-- Excerpt to read --
AWS Cloud Provider

Important:

In Kubernetes 1.27 and later, you must use an out-of-tree AWS cloud provider. In-tree cloud providers have been deprecated, and the Amazon cloud provider has been removed completely, and won't work after an upgrade to Kubernetes 1.27. The steps listed below are still required to set up an Amazon cloud provider. You can set up an out-of-tree cloud provider for RKE after creating an appropriate IAM role and configuring the ClusterID.

You can also migrate from an in-tree to an out-of-tree AWS cloud provider on Kubernetes 1.26 and earlier. All existing clusters must migrate prior to upgrading to v1.27 in order to stay functional.

To enable the AWS cloud provider, there are no RKE configuration options. You only need to set the name as aws. In order to use the AWS cloud provider, all cluster nodes must have already been configured with an appropriate IAM role and your AWS resources must be tagged with a cluster ID.

cloud_provider:
    name: aws

IAM Requirements

In a cluster with the AWS cloud provider enabled, nodes must have at least the ec2:Describe* action.

In order to use Elastic Load Balancers (ELBs) and EBS volumes with Kubernetes, the node(s) will need to have the an IAM role with appropriate permissions.

IAM policy for nodes with the controlplane role:

{
  "Version": "2012-10-17",
  "Statement": [
    {
      "Effect": "Allow",
      "Action": [
        "autoscaling:DescribeAutoScalingGroups",
        "autoscaling:DescribeLaunchConfigurations",
        "autoscaling:DescribeTags",
        "ec2:DescribeInstances",
        "ec2:DescribeRegions",
        "ec2:DescribeRouteTables",
        "ec2:DescribeSecurityGroups",
        "ec2:DescribeSubnets",
        "ec2:DescribeVolumes",
        "ec2:CreateSecurityGroup",
        "ec2:CreateTags",
        "ec2:CreateVolume",
        "ec2:ModifyInstanceAttribute",
        "ec2:ModifyVolume",
        "ec2:AttachVolume",
        "ec2:AuthorizeSecurityGroupIngress",
        "ec2:CreateRoute",
        "ec2:DeleteRoute",
        "ec2:DeleteSecurityGroup",
        "ec2:DeleteVolume",
        "ec2:DetachVolume",
        "ec2:RevokeSecurityGroupIngress",
        "ec2:DescribeVpcs",
        "elasticloadbalancing:AddTags",
        "elasticloadbalancing:AttachLoadBalancerToSubnets",
        "elasticloadbalancing:ApplySecurityGroupsToLoadBalancer",
        "elasticloadbalancing:CreateLoadBalancer",
        "elasticloadbalancing:CreateLoadBalancerPolicy",
        "elasticloadbalancing:CreateLoadBalancerListeners",
        "elasticloadbalancing:ConfigureHealthCheck",
        "elasticloadbalancing:DeleteLoadBalancer",
        "elasticloadbalancing:DeleteLoadBalancerListeners",
        "elasticloadbalancing:DescribeLoadBalancers",
        "elasticloadbalancing:DescribeLoadBalancerAttributes",
        "elasticloadbalancing:DetachLoadBalancerFromSubnets",
        "elasticloadbalancing:DeregisterInstancesFromLoadBalancer",
        "elasticloadbalancing:ModifyLoadBalancerAttributes",
        "elasticloadbalancing:RegisterInstancesWithLoadBalancer",
        "elasticloadbalancing:SetLoadBalancerPoliciesForBackendServer",
        "elasticloadbalancing:AddTags",
        "elasticloadbalancing:CreateListener",
        "elasticloadbalancing:CreateTargetGroup",
        "elasticloadbalancing:DeleteListener",
        "elasticloadbalancing:DeleteTargetGroup",
        "elasticloadbalancing:DescribeListeners",
        "elasticloadbalancing:DescribeLoadBalancerPolicies",
        "elasticloadbalancing:DescribeTargetGroups",
        "elasticloadbalancing:DescribeTargetHealth",
        "elasticloadbalancing:ModifyListener",
        "elasticloadbalancing:ModifyTargetGroup",
        "elasticloadbalancing:RegisterTargets",
        "elasticloadbalancing:SetLoadBalancerPoliciesOfListener",
        "iam:CreateServiceLinkedRole",
        "kms:DescribeKey"

-- Stored data --
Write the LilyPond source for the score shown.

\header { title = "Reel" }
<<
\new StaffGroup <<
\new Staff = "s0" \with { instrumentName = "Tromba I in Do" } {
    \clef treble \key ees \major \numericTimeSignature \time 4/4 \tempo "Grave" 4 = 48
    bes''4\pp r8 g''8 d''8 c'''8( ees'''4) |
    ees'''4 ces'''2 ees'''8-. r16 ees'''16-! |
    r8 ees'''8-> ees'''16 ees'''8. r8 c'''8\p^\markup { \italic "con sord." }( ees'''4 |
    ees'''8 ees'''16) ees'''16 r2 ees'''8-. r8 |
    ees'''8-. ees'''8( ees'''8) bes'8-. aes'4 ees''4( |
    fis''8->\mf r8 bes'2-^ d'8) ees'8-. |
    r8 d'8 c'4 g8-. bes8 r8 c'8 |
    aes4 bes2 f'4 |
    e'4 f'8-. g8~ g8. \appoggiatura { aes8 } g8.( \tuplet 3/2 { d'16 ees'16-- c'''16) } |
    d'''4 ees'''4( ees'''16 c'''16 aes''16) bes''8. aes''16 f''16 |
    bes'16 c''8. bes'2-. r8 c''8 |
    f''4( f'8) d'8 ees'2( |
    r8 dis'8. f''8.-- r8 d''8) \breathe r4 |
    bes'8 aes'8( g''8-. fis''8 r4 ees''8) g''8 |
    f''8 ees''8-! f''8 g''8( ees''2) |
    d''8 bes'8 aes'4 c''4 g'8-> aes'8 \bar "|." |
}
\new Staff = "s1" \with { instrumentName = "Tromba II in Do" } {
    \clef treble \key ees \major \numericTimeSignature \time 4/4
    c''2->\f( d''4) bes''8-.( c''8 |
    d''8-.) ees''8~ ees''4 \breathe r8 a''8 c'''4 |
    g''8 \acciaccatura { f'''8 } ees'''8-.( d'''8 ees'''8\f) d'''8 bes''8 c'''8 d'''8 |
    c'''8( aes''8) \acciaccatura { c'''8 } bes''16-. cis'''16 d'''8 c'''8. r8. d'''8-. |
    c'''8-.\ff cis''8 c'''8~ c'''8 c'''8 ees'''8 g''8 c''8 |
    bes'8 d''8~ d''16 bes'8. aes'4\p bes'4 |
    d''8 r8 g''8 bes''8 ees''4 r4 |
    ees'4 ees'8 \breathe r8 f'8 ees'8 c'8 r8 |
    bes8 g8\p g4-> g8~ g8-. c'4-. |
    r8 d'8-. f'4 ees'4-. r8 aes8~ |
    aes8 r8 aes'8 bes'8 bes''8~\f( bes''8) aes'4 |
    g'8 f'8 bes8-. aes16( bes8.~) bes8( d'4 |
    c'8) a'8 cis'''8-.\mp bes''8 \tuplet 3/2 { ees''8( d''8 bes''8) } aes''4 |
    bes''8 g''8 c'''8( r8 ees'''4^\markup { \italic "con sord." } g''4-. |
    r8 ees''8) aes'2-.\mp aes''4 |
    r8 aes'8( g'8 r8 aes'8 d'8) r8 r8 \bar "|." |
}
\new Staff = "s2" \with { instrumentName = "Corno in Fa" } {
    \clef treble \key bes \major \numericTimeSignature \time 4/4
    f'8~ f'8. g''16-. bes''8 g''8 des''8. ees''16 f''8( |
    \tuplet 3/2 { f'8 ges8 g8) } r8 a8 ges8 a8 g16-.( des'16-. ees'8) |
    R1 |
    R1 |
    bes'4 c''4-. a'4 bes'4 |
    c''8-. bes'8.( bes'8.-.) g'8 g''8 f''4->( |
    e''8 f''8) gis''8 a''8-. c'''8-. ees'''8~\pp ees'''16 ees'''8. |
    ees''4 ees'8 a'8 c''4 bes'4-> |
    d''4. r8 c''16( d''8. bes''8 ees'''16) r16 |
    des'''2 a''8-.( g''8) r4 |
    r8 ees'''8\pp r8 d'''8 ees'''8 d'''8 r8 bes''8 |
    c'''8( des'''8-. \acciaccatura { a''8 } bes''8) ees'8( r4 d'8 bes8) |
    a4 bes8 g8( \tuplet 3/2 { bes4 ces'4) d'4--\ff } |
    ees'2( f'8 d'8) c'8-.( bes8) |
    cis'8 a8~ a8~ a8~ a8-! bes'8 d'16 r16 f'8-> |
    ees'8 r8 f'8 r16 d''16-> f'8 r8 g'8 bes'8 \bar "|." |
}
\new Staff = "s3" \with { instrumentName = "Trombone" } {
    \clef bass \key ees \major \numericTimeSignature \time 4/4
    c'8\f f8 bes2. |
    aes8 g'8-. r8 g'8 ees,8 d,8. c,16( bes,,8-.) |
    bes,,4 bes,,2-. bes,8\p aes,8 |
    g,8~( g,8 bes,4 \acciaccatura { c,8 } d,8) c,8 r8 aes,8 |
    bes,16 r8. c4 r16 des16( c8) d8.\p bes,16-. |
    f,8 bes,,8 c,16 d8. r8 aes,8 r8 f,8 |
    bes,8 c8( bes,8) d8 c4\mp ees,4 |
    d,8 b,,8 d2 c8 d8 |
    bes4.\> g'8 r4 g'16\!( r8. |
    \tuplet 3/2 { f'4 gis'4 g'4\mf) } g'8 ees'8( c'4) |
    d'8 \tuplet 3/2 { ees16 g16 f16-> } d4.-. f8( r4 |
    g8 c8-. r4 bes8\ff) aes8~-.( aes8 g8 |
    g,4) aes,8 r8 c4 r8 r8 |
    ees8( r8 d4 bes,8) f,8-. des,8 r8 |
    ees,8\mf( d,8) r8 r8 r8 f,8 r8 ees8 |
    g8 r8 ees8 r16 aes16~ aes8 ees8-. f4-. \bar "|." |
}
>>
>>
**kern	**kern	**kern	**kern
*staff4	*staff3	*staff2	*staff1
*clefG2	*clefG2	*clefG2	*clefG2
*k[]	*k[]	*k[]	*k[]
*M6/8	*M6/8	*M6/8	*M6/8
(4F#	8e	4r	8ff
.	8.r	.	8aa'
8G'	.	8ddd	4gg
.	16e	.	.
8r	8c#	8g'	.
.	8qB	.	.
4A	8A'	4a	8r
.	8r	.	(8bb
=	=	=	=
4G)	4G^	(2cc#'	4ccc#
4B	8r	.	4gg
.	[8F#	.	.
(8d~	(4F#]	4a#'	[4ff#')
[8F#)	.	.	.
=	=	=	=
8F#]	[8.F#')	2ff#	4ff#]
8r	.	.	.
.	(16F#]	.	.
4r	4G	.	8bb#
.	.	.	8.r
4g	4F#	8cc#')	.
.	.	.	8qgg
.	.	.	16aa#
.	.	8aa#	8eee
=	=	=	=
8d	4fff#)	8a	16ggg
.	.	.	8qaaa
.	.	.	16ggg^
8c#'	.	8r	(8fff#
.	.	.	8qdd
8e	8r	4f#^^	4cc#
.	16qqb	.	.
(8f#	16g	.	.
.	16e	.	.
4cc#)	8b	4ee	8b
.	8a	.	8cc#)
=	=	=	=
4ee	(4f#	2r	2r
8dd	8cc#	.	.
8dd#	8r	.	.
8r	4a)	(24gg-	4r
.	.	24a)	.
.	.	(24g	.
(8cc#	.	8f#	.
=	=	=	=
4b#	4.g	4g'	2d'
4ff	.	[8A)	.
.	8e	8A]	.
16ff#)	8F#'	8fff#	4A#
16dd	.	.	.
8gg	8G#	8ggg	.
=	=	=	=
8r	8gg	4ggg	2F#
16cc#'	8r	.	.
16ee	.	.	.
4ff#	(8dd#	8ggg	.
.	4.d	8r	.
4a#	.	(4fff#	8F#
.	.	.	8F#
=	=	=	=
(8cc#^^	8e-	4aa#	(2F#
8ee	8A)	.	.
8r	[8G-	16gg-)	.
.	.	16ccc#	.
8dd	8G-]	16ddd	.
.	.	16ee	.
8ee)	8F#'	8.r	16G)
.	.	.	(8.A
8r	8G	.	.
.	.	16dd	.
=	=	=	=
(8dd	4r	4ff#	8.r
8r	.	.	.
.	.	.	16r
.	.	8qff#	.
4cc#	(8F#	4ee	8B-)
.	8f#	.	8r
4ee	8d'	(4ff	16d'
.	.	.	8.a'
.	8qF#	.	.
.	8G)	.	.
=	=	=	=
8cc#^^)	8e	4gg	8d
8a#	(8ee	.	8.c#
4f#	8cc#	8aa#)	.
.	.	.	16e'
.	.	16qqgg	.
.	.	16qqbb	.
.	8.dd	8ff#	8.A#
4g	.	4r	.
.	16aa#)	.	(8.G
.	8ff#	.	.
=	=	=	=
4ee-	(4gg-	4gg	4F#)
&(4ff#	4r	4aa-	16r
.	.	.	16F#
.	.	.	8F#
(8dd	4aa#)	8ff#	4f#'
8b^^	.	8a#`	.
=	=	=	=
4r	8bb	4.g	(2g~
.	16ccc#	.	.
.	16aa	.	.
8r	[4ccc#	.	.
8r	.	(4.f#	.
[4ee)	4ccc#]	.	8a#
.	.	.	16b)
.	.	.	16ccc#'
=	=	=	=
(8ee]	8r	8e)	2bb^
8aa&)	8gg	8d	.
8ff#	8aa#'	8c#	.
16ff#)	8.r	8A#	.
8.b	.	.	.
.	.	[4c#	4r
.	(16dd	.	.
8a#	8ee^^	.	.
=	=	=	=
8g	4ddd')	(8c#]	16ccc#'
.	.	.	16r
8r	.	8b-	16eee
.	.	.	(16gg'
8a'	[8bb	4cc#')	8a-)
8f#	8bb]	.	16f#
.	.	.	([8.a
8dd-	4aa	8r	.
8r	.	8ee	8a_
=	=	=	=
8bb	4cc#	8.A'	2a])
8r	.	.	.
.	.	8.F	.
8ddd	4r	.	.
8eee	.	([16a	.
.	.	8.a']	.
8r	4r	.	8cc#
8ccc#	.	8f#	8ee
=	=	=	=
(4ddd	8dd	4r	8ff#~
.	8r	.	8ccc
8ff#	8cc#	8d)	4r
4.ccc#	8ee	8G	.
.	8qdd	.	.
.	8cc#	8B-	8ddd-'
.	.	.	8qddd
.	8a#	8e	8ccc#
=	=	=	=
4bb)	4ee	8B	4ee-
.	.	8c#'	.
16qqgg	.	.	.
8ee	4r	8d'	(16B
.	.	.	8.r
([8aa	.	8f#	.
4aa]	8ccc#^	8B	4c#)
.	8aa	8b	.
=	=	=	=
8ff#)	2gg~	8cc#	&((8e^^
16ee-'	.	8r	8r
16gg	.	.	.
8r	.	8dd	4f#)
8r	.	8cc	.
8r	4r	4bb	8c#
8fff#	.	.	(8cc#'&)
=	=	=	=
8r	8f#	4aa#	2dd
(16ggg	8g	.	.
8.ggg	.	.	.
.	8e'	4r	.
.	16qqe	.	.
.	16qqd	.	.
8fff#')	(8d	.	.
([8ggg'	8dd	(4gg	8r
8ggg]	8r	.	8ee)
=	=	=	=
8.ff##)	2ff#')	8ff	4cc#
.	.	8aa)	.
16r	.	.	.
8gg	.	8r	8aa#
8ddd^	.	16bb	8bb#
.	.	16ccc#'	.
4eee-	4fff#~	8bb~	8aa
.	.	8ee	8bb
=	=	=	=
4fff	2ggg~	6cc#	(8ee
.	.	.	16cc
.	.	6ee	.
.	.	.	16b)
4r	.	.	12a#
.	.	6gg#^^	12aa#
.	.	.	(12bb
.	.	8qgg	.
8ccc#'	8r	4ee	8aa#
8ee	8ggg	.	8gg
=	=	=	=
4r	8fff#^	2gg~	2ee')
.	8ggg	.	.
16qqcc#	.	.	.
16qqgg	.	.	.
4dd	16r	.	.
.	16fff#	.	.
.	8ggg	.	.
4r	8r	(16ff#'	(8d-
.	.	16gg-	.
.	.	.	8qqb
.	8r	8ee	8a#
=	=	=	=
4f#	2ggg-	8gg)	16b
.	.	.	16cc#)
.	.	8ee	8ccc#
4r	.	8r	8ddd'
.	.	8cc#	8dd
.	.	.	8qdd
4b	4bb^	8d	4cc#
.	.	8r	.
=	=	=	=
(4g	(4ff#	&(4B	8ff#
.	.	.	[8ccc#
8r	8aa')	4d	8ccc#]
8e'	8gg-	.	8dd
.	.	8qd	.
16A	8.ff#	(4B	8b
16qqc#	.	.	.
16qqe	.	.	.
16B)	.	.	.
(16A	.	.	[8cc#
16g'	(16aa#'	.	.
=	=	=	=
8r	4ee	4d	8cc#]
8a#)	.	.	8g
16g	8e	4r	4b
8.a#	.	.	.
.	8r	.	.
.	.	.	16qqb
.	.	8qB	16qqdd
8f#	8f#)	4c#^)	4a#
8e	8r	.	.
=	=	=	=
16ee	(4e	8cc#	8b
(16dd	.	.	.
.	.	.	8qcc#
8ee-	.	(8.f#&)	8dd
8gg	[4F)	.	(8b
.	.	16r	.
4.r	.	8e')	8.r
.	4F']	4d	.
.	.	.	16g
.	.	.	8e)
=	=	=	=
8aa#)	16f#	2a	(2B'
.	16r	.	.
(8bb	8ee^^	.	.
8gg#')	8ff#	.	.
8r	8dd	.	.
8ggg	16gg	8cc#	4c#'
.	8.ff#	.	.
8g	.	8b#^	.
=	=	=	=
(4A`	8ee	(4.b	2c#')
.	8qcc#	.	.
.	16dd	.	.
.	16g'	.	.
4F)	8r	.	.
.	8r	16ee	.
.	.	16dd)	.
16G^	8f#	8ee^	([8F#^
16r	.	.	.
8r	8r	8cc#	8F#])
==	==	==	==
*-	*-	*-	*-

-- Exercises --
**1.** Name every action in the controlplane IAM policy on the AWS cloud provider page that begins with "autoscaling:".
**2.** Continue the AWS cloud provider page from the point where it stops.

-- Written answers --
**1.**
autoscaling:DescribeAutoScalingGroups
autoscaling:DescribeLaunchConfigurations
autoscaling:DescribeTags

**2.**
      ],
      "Resource": [
        "*"
      ]
    }
  ]
}

IAM policy for nodes with the etcd or worker role:

{
  "Version": "2012-10-17",
  "Statement": [
    {
      "Effect": "Allow",
      "Action": [
        "ec2:DescribeInstances",
        "ec2:DescribeRegions",
        "ecr:GetAuthorizationToken",
        "ecr:BatchCheckLayerAvailability",
        "ecr:GetDownloadUrlForLayer",
        "ecr:GetRepositoryPolicy",
        "ecr:DescribeRepositories",
        "ecr:ListImages",
        "ecr:BatchGetImage"
      ],
      "Resource": "*"
    }
  ]
}

Tagging AWS Resources

The AWS cloud provider uses tagging to discover and manage resources, the following resources are not automatically tagged by Kubernetes or RKE:

VPC: The VPC used by the cluster
Subnet: The subnets used by the cluster
EC2 instances: All nodes launched for the cluster
Security Groups: The security group(s) used by nodes in the cluster

Note: If creating a LoadBalancer service and there is more than one security group attached to nodes, you must tag only one of the security groups as owned so that Kubernetes knows which group to add and remove rules. A single untagged security group is allowed, however, sharing this between clusters is not recommended.

AWS Documentation: Tagging Your Amazon EC2 Resources

You must tag with one of the following:

Key	Value
kubernetes.io/cluster/`<CLUSTERID>`	shared

<CLUSTERID> can be any string you choose. However, the same string must be used on every resource you tag. Setting the tag value to owned informs the cluster that all resources tagged with the <CLUSTERID> are owned and managed by this cluster only.

If you do not share resources between clusters, you can change the tag to:

Key	Value
kubernetes.io/cluster/`<CLUSTERID>`	owned

Tagging for Load Balancers

When provisioning a LoadBalancer service Kubernetes will attempt to discover the correct subnets, this is also achieved by tags and requires adding additional subnet tags to ensure internet-facing and internal ELBs are created in the correct subnets.

AWS Documentation: Subnet tagging for load balancers

Using the Out-of-Tree AWS Cloud Provider for RKE

Node name conventions and other prerequisites must be followed so that the cloud provider can find the instance. RKE provisioned clusters don't support configuring providerID.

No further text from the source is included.